Even more impressive, though, was the tree growing out of the back of the building.

The Time Out article explains the details but much of the problems with development of the site are that, not only is the building listed, but the wild, rambling grounds are also under conservation orders which means paralysis. Such a shame as this is pure Jane Austen fantasy!
As I was on my way back home I was thinking how lucky we are as Londoners that at least constant usage means people are aware of the architectural value of our tube system. Park Royal station is a wonderfully functional art deco building: this view of the stepped back of the main building is from the platform.

I'm looking forward to this weekend as it's London Open House, so expect more architectural adventures detailed next week!

Saturday, 8 September 2007

Life on the Inside

This last week has passed in a blur of staring at the computer screen and not much else. The chapter I've been working on is based on the three books in the picture above - I feel like I know them inside out, which I guess from the point of view of my PhD is a good thing but it does get a bit claustrophobic. This feeling is certainly reinforced by stretches of 48 hours plus not leaving the house! Spending that much time in the same environment does always encourage me to try and see the old angles with new eyes, though. The picture below is the view from our bedroom which I normally think is pretty grim but I realised that by focusing on the green and white of the foliage and the brown of the brick it's actually rather nice. This does mean ignoring the concreted over garden of our neighbours, filled with washing and the enormous satellite dish which the people downstairs put on our wall, but that's the beauty of framing!
My reward on Friday was dinner at Mum and Dad's which of course offered amongst its many attractions (good food, lovely company)...cats!

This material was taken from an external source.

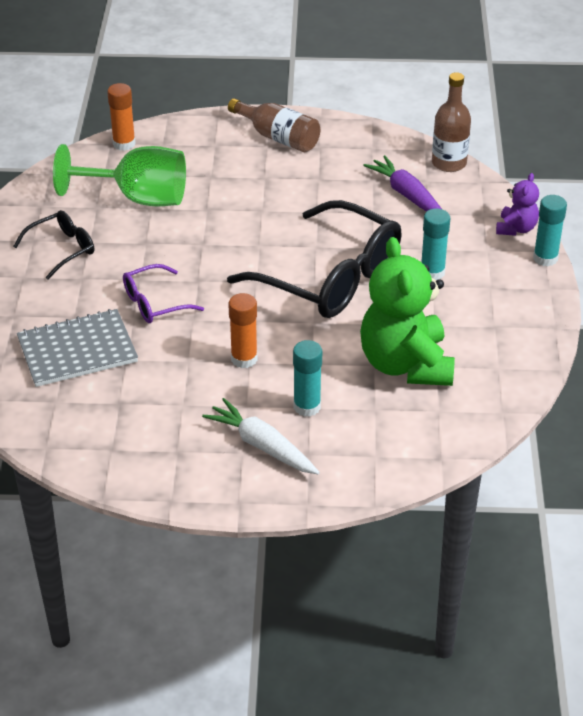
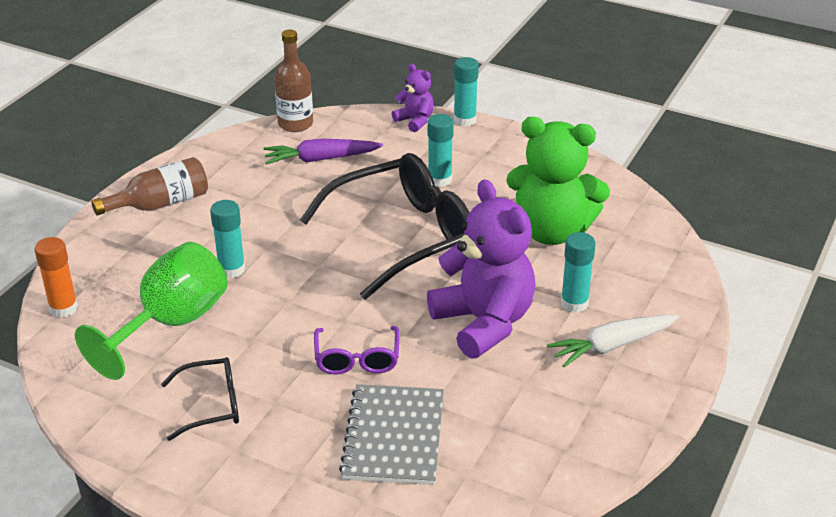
camera: 65 degrees left, 5 degrees down
(62, 249) = (211, 405): black glasses -> black glasses turned 90 degrees clockwise
(221, 202) = (231, 269): none -> turquoise glue stick
(244, 359) = (484, 322): orange glue stick -> purple teddy bear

Pity the video is so dark - sorry! But I love how you can see the thought to go for Pip's jugular run through Agnes' head before she does it. They make me giggle those two.

Monday, 3 September 2007

Bread & Fire

One thing I wish I was better at is bread making. All my previous attempts have been middling to poor, the problems generally boiling down to heavy, unrisen, yeasty smelling bread. Not to be defeated when I saw this book on sale at Foyles last week I was wooed by the step-by-step photography and snapped it up. The first loaf I made turned out beautifully. It was a Nutty Yogurt quick bread - perfect for me as there was no getting your hands sticky or waiting for it to rise, just mix everything together in the bowl and then put it straight in the tin and on into the oven. One hour later, voila!

It was very gratifying to hear Miles walk into the kitchen and exclaim, "It looks like proper bread!". And it tasted proper too. I'm looking forward to working my way through the book and to overcoming my bread demons.

Finally, a little historical tidbit.
Miles and I spent the weekend with his parents at their house in Winchester. Along the road that runs from their house to the centre of town are these old cottages (I'm not sure of the date, but given that a bit further along the same road there is a building from the 15th century I think we can safely say they are pretty old!).

The detail I love are the little plaques you can see on two of them.
They are fire insurance marks: before municipal fire brigades, insurance companies ran their own private brigades. In the event of a fire the firemen would check for a plaque to see if the building belonged to their scheme before setting about tackling the blaze!